Sì, è vero, l’aggettivo kafkiano è troppo abusato, ma risulta il più adeguato a spiegare quel misto di assurdità, incomprensibilità e sconcerto che lascia attoniti nel vedere a Trieste i portuali (diventati riferimento per tutti i “no pass” e “no vax”) caricati dalla polizia, mentre a Roma PD e satelliti del “centro sinistra” festeggiano le vittorie nei ballottaggi e in tutte le TV imperversano le interpretazioni sul significato del voto nelle grandi città e gli scenari politici che si aprono.
Ma lo “scenario” politico e sociale è già drammaticamente aperto ed evidente in ciò che accade a Trieste dove una categoria di lavoratori storica e centrale (tra gli “eroi” del lavoro manuale ed essenziale riscoperto in occasione della prima ondata della pandemia) non è guida di un conflitto per un miglioramento sociale collettivo, ma catalizzatrice di un movimento che rivendica il primo posto alla libertà individuale (seppur, forse per effetto della tradizione culturale della categoria, giustificato dalla necessità di non dividersi tra lavoratori).
“Scenario” che risulta evidente anche nell’astensionismo che ha ridotto a meno della metà l’elettorato che si è espresso in queste elezioni comunali e fa sì che i sindaci eletti quasi ovunque raccolgano il consenso complessivo (diretto nel primo turno e come “meno peggio” nel ballottaggio) di poco più (e spesso anche meno) di un quarto dei cittadini che amministreranno.
Evidente anche la distanza ormai siderale tra forze politiche che nell’immaginario collettivo dovrebbero rappresentare il lavoro e sono oggi forse le più distanti, anche empaticamente, dalle condizioni di sofferenza e disuguaglianza economica, sociale e culturale che la pandemia ha amplificato. Distanza che impedisce di vedere l’enormità della ferita in ciò che accade a Trieste ai lavoratori portuali e di comprendere le ragioni di un astensionismo tanto esteso (questione che sarà dimenticata da tutti entro la settimana), mentre si festeggiano le vittorie per le “città conquistate”.

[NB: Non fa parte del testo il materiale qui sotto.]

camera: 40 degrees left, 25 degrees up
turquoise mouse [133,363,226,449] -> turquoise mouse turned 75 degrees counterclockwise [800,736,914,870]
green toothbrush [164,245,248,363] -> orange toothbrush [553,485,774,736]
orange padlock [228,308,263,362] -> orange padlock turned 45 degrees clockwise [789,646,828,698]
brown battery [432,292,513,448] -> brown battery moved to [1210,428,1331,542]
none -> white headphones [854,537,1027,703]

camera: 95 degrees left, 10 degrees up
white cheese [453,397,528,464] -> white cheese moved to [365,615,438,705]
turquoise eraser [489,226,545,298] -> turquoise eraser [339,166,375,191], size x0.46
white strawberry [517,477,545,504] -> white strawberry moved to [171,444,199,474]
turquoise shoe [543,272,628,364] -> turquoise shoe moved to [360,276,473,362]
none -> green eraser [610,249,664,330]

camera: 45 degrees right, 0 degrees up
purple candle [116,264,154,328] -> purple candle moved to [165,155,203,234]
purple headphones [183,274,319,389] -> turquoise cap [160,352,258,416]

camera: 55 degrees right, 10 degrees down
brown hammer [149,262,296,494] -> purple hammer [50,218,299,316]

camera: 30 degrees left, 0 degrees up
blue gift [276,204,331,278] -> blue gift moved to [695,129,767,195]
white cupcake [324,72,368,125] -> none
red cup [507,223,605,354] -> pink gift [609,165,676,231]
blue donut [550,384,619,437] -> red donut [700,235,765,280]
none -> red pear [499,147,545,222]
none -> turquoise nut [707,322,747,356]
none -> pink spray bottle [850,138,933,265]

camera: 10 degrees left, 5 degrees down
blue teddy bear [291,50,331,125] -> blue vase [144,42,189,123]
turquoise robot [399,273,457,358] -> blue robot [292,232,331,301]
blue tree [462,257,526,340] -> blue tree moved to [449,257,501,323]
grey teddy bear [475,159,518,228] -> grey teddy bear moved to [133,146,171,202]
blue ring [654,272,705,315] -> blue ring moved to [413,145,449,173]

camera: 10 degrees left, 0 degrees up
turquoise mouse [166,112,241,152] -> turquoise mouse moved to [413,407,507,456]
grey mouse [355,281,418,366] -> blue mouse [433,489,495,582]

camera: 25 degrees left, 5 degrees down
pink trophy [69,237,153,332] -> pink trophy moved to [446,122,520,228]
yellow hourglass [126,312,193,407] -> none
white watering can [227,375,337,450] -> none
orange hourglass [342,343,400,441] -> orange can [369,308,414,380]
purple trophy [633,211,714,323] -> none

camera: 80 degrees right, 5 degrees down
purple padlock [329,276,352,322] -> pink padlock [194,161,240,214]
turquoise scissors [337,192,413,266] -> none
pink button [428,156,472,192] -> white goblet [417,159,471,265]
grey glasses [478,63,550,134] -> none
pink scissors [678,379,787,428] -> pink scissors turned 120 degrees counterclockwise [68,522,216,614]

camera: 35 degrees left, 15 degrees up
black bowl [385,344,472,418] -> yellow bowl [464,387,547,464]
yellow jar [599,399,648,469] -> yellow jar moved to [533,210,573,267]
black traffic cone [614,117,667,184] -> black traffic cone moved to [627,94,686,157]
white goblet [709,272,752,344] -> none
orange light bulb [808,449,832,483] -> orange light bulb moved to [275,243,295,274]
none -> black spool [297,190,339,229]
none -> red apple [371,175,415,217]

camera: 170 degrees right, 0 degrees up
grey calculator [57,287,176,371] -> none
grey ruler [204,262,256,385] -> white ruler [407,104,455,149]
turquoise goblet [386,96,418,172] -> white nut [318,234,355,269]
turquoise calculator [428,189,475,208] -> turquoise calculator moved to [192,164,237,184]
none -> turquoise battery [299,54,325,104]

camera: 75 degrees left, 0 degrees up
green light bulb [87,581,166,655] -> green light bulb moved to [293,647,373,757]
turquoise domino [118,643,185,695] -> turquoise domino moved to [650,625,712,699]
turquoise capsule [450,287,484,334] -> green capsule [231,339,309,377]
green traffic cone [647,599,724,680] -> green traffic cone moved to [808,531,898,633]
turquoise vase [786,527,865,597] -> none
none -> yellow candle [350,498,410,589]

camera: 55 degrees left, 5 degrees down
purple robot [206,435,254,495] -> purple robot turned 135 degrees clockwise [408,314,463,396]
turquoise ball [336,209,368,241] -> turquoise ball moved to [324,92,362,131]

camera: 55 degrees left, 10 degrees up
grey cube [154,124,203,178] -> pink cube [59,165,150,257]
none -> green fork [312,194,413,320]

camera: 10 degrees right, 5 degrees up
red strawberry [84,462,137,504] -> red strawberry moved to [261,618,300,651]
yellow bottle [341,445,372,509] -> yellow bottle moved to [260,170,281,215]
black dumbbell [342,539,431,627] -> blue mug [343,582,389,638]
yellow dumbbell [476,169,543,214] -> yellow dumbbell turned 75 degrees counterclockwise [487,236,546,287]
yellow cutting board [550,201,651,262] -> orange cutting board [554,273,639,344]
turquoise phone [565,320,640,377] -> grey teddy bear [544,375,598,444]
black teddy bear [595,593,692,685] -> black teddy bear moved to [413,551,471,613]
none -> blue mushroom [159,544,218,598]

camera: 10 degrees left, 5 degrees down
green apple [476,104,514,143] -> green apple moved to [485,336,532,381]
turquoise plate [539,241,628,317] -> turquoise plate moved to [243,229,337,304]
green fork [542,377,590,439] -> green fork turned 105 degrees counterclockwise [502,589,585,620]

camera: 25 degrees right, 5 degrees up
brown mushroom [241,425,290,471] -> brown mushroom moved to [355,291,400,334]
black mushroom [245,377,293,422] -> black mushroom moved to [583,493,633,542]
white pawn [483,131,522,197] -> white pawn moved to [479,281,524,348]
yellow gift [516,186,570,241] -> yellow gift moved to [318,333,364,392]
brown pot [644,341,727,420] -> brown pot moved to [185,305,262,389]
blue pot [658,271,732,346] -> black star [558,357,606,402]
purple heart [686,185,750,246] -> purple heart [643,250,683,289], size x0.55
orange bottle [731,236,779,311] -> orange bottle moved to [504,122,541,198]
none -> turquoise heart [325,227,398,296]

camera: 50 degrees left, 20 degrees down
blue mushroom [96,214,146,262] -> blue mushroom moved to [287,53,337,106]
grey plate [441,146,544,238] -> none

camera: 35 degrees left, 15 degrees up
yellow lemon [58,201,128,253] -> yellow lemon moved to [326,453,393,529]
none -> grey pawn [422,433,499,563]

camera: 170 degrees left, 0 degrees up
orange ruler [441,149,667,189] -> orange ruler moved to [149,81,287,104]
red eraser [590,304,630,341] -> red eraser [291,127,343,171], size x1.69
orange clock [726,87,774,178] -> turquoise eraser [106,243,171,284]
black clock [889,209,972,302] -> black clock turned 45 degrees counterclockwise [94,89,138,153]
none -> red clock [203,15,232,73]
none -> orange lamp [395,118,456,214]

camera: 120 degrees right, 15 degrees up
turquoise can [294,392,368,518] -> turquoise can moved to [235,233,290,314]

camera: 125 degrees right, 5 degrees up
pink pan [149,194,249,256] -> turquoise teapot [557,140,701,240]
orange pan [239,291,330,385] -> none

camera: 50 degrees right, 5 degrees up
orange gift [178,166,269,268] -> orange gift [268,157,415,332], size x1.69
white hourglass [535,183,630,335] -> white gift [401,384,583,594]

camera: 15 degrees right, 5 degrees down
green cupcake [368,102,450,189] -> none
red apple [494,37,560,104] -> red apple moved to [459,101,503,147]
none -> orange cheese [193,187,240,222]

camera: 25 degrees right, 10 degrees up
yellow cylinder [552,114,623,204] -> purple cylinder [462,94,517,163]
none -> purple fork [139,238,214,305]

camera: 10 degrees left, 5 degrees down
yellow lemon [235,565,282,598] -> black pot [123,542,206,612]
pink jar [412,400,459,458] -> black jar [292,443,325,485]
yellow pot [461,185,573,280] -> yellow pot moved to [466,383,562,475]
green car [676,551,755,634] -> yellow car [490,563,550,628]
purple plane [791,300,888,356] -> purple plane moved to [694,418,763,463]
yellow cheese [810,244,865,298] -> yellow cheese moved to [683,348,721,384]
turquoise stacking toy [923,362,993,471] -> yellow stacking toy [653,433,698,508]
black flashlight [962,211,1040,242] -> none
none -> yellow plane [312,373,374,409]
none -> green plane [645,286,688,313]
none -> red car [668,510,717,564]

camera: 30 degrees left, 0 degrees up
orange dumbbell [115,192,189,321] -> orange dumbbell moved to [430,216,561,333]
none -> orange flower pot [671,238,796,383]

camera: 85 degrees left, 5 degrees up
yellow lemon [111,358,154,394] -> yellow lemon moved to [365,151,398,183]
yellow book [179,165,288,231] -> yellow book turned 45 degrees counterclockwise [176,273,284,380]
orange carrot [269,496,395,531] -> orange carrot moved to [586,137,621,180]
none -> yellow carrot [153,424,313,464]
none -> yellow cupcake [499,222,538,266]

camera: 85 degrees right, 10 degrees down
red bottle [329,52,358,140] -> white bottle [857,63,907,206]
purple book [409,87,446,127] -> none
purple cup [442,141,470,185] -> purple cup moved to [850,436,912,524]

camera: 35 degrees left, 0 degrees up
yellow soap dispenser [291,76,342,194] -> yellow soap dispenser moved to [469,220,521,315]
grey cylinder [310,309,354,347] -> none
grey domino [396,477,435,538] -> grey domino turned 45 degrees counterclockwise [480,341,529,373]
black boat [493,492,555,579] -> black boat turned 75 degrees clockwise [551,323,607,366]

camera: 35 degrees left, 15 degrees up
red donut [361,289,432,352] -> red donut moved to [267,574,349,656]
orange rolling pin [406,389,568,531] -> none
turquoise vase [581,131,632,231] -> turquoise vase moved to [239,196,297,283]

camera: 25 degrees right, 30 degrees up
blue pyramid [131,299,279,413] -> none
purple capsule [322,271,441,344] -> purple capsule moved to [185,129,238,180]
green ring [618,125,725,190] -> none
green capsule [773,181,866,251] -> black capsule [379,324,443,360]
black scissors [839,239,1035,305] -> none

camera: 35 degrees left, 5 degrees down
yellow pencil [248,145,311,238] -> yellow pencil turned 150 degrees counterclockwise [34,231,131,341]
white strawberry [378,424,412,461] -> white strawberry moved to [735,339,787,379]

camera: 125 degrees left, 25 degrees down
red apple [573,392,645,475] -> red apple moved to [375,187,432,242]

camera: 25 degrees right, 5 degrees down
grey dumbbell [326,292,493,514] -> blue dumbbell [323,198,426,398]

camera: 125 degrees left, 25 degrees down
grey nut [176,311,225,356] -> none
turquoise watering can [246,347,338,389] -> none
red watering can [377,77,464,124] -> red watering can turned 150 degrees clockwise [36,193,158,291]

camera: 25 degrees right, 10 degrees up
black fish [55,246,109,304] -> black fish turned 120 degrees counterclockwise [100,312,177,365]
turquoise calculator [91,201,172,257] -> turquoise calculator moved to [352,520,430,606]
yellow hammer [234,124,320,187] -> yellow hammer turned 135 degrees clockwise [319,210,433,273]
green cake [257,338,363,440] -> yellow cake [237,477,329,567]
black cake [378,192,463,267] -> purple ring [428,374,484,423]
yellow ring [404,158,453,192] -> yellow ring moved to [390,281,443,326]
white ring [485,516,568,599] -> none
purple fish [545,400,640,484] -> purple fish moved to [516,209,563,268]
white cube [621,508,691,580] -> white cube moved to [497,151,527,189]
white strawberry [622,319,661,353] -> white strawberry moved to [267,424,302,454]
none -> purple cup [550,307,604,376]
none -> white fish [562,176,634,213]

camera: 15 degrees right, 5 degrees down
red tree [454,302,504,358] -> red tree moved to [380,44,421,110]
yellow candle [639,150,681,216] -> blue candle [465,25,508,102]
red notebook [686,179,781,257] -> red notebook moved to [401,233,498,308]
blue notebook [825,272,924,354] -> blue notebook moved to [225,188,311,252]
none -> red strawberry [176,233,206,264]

Solo due giorni prima di questo lunedì, sabato 16 ottobre a Roma, in chiusura della manifestazione “Mai più fascismi”, Landini ricordava quanto sia intollerabile che 5 milioni di lavoratori vivano sotto la soglia della povertà, anche perché «disagio sociale e precarietà indeboliscono le democrazie» E quanto sia necessario battersi per il lavoro dignitoso, condizione essenziale per l’affermazione della democrazia.
Come la storia insegna, però, o questi obbiettivi diventano l’orizzonte di un conflitto sociale ampio e partecipato, oppure, come mostrano le piazze italiane in queste settimane, il conflitto si manifesterà seguendo percorsi irrazionali, dettati dalle paure. Con l’ovvia e facile possibilità, come si è visto, di essere strumentalizzato e guidato da fascisti e mestatori di vario tipo.